Falls der Riese Ihretwegen das Feld räumen soll, müssen Sie das genauso wegen der Besucher hinter Ihnen – moralische Regeln gelten universal für alle gleich. In dieser Konstellation sind Sie vom Grundsatz »Große nach hinten oder an die Seite« gleichermaßen begünstigt und belastet, können somit vergleichsweise objektiv entscheiden.

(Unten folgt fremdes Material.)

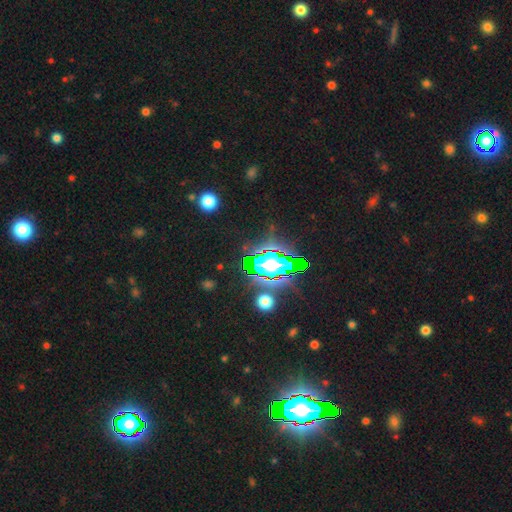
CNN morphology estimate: Overall: star or artifact (82%).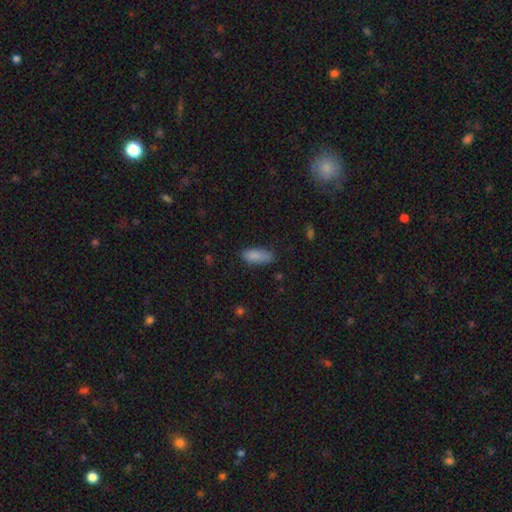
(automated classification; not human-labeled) A smooth galaxy with no disk features (86%) that is in between round and cigar-shaped (78%).

Vote fractions:
- Smooth or featured? smooth: 86% / star or artifact: 7% / featured or disk: 6%
- How rounded? in between: 78% / cigar-shaped: 20% / round: 2%
- Merging? none: 71% / minor disturbance: 23% / major disturbance: 4% / merger: 2%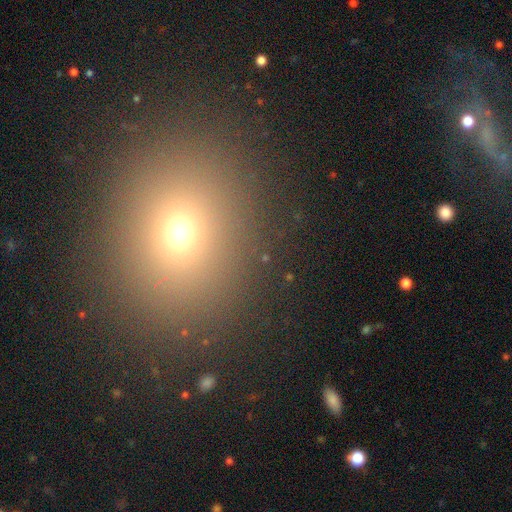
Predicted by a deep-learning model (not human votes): The model was most divided on "how rounded": round: 67%, in between: 32%, cigar-shaped: 1%. More confident: merging — none (88%); smooth or featured — smooth (65%).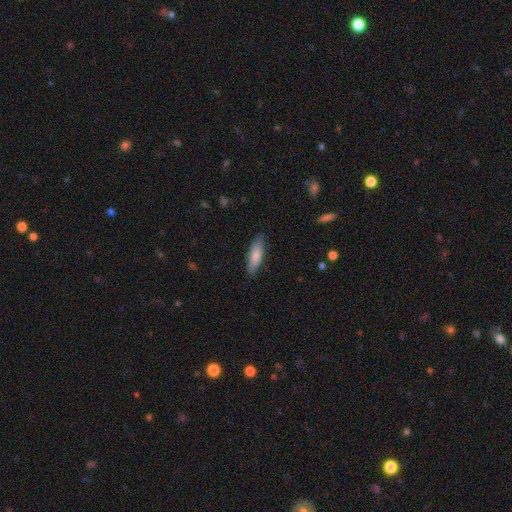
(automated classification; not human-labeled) Morphology: type=smooth (80%); roundness=cigar-shaped (54%); merging=none (85%).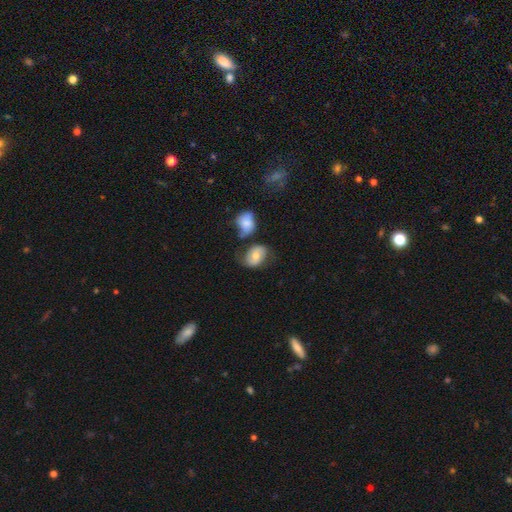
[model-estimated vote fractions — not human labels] This is possibly a smooth galaxy (58%). How rounded: likely in between (70%). Merging: possibly none (51%).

Nun vor die Wahl gestellt, mit den Schultern des Riesen vor der Nase nichts zu sehen oder zusammen mit ihm weiter hinten nicht ganz so optimal zu stehen, werden Sie vermutlich Zweiteres bevorzugen: Unterm Strich ist die Einschränkung geringer. Nach dieser Erkenntnis können Sie den Dritten wieder nach Hause schicken. Denn die gefundene Interessenabwägung kann nicht anders ausfallen, wenn sich Vor- und Nachteile wieder auf zwei Personen verteilen.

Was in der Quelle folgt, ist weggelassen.